Uppertown Firefighters Museum in Astoria, Oregon

Uppertown Firefighters Museum

Astoria, Oregon · Est. 1896

In Brief

The Uppertown Firefighters Museum in Astoria, Oregon is haunted by a fireman who sleepwalked to his death in the 1920s. Crews who bunked in the old firehouse woke to find him standing over their beds in full gear, and his name was never written down.

The Full Story

Staff and visitors at the Uppertown Firefighters Museum in Astoria, Oregon keep hearing someone on the third floor. Heavy footsteps cross the empty upper level, slow and deliberate, and when anyone climbs the stairs to look, no one is there. They think the footsteps belong to a fireman who died in the building a century ago, though nobody can tell you his name.

The story goes that sometime in the 1920s he sleepwalked to his death inside the firehouse. The crews who bunked there afterward told a stranger thing than the footsteps. They woke in the dark to find him standing over their beds in full firefighting gear, watching them, before he faded out of the room. No source records his name, the year it happened, or how he fell. The lockers, people say, rattle on their own.

The building has had three lives, and the ghost belongs to the middle one. It went up in 1896 as a beer-storage building for the North Pacific Brewing Company, designed by Portland architect Emil Schacht — one of several breweries that lined Astoria's working waterfront in the 1890s. Prohibition closed the brewery in 1915, and the structure sat empty for years until the city bought it and reopened it in 1928 as Uppertown Station No. 2. The remodel was handled by an architect named John E. Wicks, and the third floor, where the footsteps are heard, held the firemen's sleeping quarters.

The station was decommissioned in 1960, when a new headquarters opened directly behind the old firehouse, and the building sat idle again before reopening as a museum around 1989. The Clatsop County Historical Society runs it now, out at 2968 Marine Drive, and the three-story red-brick front still reads FIRE STATION No 2 in raised letters across the top. Inside sit the rigs the fireman would have known — an 1876 LaFrance hook and ladder, a 1921 Stutz pumper, a 1945 Mack engine — polished and parked where the trucks once rolled out to the harbor.

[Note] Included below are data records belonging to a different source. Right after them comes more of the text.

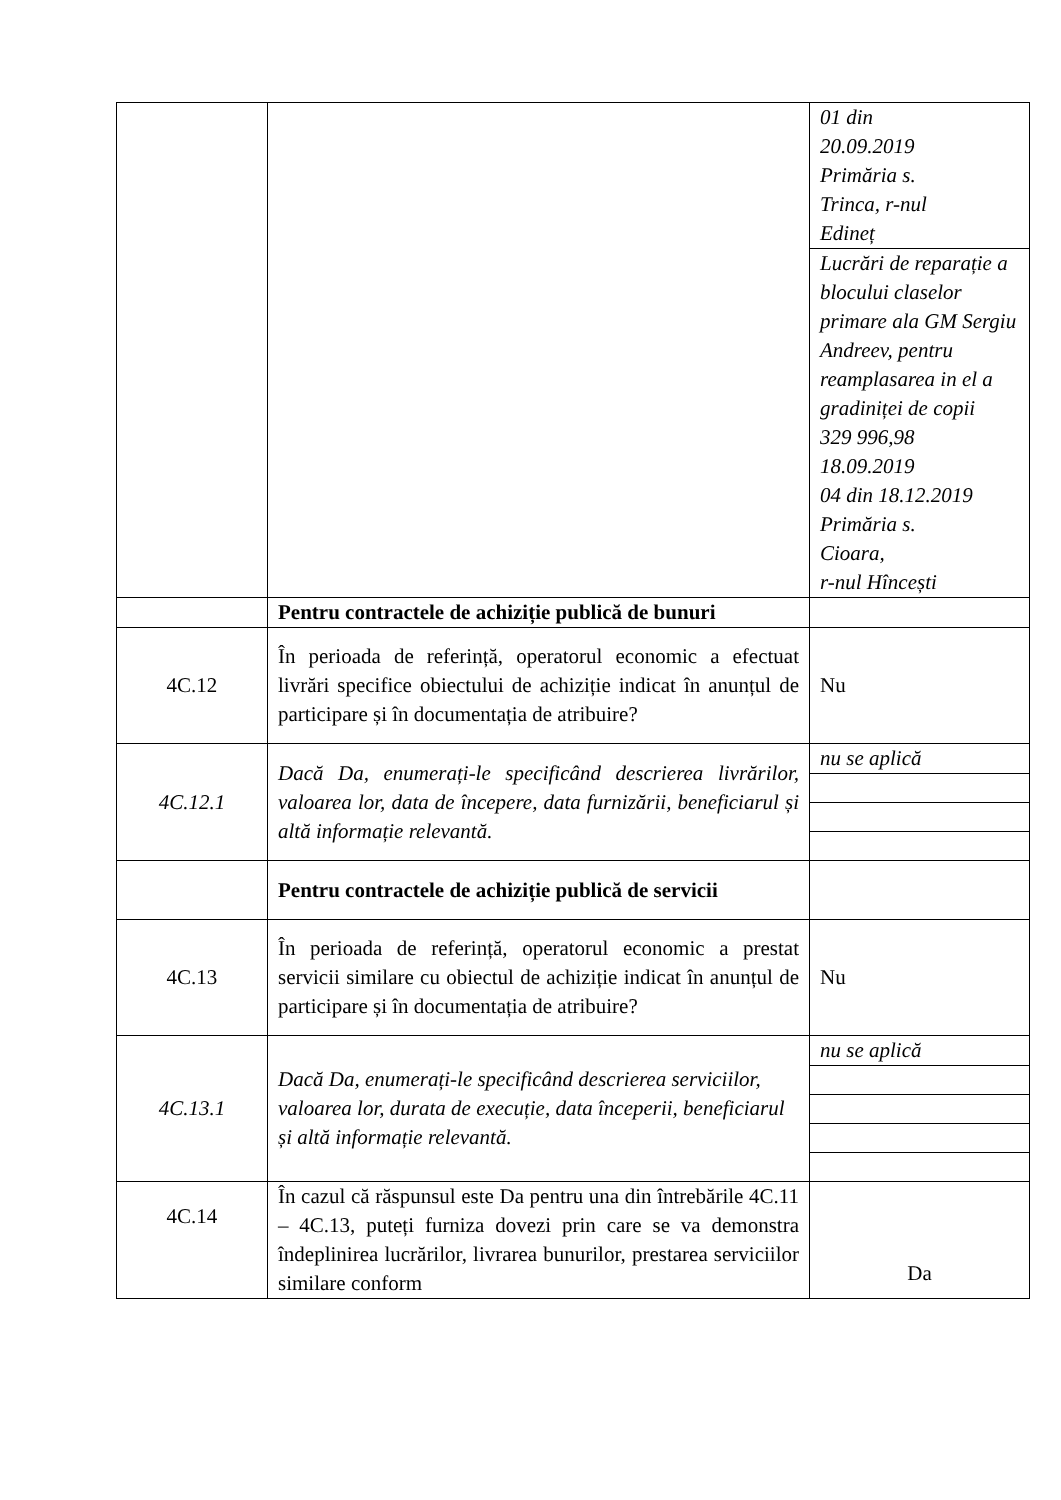| | | 01 din 20.09.2019 Primăria s. Trinca, r-nul Edineț |
| | | Lucrări de reparație a blocului claselor primare ala GM Sergiu Andreev, pentru reamplasarea in el a gradiniței de copii 329 996,98 18.09.2019 04 din 18.12.2019 Primăria s. Cioara, r-nul Hîncești |
| | Pentru contractele de achiziție publică de bunuri | |
| 4C.12 | În perioada de referință, operatorul economic a efectuat livrări specifice obiectului de achiziție indicat în anunțul de participare și în documentația de atribuire? | Nu |
| 4C.12.1 | Dacă Da, enumerați-le specificând descrierea livrărilor, valoarea lor, data de începere, data furnizării, beneficiarul și altă informație relevantă. | nu se aplică |
| | Pentru contractele de achiziție publică de servicii | |
| 4C.13 | În perioada de referință, operatorul economic a prestat servicii similare cu obiectul de achiziție indicat în anunțul de participare și în documentația de atribuire? | Nu |
| 4C.13.1 | Dacă Da, enumerați-le specificând descrierea serviciilor, valoarea lor, durata de execuție, data începerii, beneficiarul și altă informație relevantă. | nu se aplică |
| 4C.14 | În cazul că răspunsul este Da pentru una din întrebările 4C.11 – 4C.13, puteți furniza dovezi prin care se va demonstra îndeplinirea lucrărilor, livrarea bunurilor, prestarea serviciilor similare conform | Da |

Locals rank the old firehouse with the Flavel House and the Liberty Theatre as one of Astoria's three most-noted haunts. The other two come with names and histories you can look up. Everything about this building is on the record too, the architects, the dates, the National Register plaque it earned in 1984. The one thing nobody can find is the name of the man said to be standing watch on the third floor.